[Collected data]
=======

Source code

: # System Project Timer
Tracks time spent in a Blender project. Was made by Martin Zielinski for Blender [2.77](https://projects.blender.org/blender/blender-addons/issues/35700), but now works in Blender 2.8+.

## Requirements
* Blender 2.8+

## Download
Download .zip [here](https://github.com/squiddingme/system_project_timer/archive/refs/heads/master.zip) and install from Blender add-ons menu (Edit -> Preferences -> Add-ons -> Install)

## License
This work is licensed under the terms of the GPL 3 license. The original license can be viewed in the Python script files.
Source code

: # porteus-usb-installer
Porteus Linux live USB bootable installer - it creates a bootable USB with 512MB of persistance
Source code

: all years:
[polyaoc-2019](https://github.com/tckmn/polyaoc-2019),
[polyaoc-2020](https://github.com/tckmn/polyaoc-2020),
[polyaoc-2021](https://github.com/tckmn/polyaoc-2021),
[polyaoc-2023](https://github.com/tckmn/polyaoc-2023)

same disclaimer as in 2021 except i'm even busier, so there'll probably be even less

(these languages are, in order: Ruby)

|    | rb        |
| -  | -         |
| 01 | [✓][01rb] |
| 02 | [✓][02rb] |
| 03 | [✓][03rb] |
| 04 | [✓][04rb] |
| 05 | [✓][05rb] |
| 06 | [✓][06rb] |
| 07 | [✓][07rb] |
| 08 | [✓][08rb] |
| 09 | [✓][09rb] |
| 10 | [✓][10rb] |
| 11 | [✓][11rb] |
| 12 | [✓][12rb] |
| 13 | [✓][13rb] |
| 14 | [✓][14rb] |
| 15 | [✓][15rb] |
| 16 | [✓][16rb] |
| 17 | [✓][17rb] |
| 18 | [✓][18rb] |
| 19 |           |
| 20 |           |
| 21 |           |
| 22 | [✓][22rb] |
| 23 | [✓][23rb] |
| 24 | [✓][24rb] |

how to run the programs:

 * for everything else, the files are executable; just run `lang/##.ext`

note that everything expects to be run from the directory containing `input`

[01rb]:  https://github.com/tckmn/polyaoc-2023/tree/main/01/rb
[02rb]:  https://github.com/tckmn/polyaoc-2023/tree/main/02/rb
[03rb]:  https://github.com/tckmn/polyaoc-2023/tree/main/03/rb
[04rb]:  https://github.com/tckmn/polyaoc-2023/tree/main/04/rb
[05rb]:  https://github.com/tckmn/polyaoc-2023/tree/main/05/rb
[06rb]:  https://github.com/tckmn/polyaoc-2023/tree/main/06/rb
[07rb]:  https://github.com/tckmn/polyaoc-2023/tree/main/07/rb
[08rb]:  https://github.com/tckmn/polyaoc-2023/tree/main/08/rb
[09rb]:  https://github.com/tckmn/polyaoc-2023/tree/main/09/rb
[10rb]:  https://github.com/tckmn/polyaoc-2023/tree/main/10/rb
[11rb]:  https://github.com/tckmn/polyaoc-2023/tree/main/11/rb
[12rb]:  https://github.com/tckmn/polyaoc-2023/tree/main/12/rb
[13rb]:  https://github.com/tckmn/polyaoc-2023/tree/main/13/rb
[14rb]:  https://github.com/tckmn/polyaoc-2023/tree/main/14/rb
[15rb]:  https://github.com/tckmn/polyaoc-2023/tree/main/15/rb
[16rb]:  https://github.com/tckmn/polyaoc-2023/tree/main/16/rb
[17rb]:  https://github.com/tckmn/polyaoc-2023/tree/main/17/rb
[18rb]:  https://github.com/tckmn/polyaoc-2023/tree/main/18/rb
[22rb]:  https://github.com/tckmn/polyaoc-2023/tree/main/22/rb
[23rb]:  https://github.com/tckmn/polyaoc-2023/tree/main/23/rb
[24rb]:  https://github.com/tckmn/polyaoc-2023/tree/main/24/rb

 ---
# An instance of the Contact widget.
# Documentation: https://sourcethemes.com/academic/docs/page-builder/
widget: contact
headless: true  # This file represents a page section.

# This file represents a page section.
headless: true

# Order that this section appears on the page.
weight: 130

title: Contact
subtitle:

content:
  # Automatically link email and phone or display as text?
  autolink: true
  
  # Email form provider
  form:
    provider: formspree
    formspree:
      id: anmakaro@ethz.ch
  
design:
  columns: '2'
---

=======

### About this task
Can you repeat the stretch from the line containing "## Download" through the line containing "how to run the" word for word, with both of those lines included?

### Output for this exercise
## Download
Download .zip [here](https://github.com/squiddingme/system_project_timer/archive/refs/heads/master.zip) and install from Blender add-ons menu (Edit -> Preferences -> Add-ons -> Install)

## License
This work is licensed under the terms of the GPL 3 license. The original license can be viewed in the Python script files.
Source code

: # porteus-usb-installer
Porteus Linux live USB bootable installer - it creates a bootable USB with 512MB of persistance
Source code

: all years:
[polyaoc-2019](https://github.com/tckmn/polyaoc-2019),
[polyaoc-2020](https://github.com/tckmn/polyaoc-2020),
[polyaoc-2021](https://github.com/tckmn/polyaoc-2021),
[polyaoc-2023](https://github.com/tckmn/polyaoc-2023)

same disclaimer as in 2021 except i'm even busier, so there'll probably be even less

(these languages are, in order: Ruby)

|    | rb        |
| -  | -         |
| 01 | [✓][01rb] |
| 02 | [✓][02rb] |
| 03 | [✓][03rb] |
| 04 | [✓][04rb] |
| 05 | [✓][05rb] |
| 06 | [✓][06rb] |
| 07 | [✓][07rb] |
| 08 | [✓][08rb] |
| 09 | [✓][09rb] |
| 10 | [✓][10rb] |
| 11 | [✓][11rb] |
| 12 | [✓][12rb] |
| 13 | [✓][13rb] |
| 14 | [✓][14rb] |
| 15 | [✓][15rb] |
| 16 | [✓][16rb] |
| 17 | [✓][17rb] |
| 18 | [✓][18rb] |
| 19 |           |
| 20 |           |
| 21 |           |
| 22 | [✓][22rb] |
| 23 | [✓][23rb] |
| 24 | [✓][24rb] |

how to run the programs:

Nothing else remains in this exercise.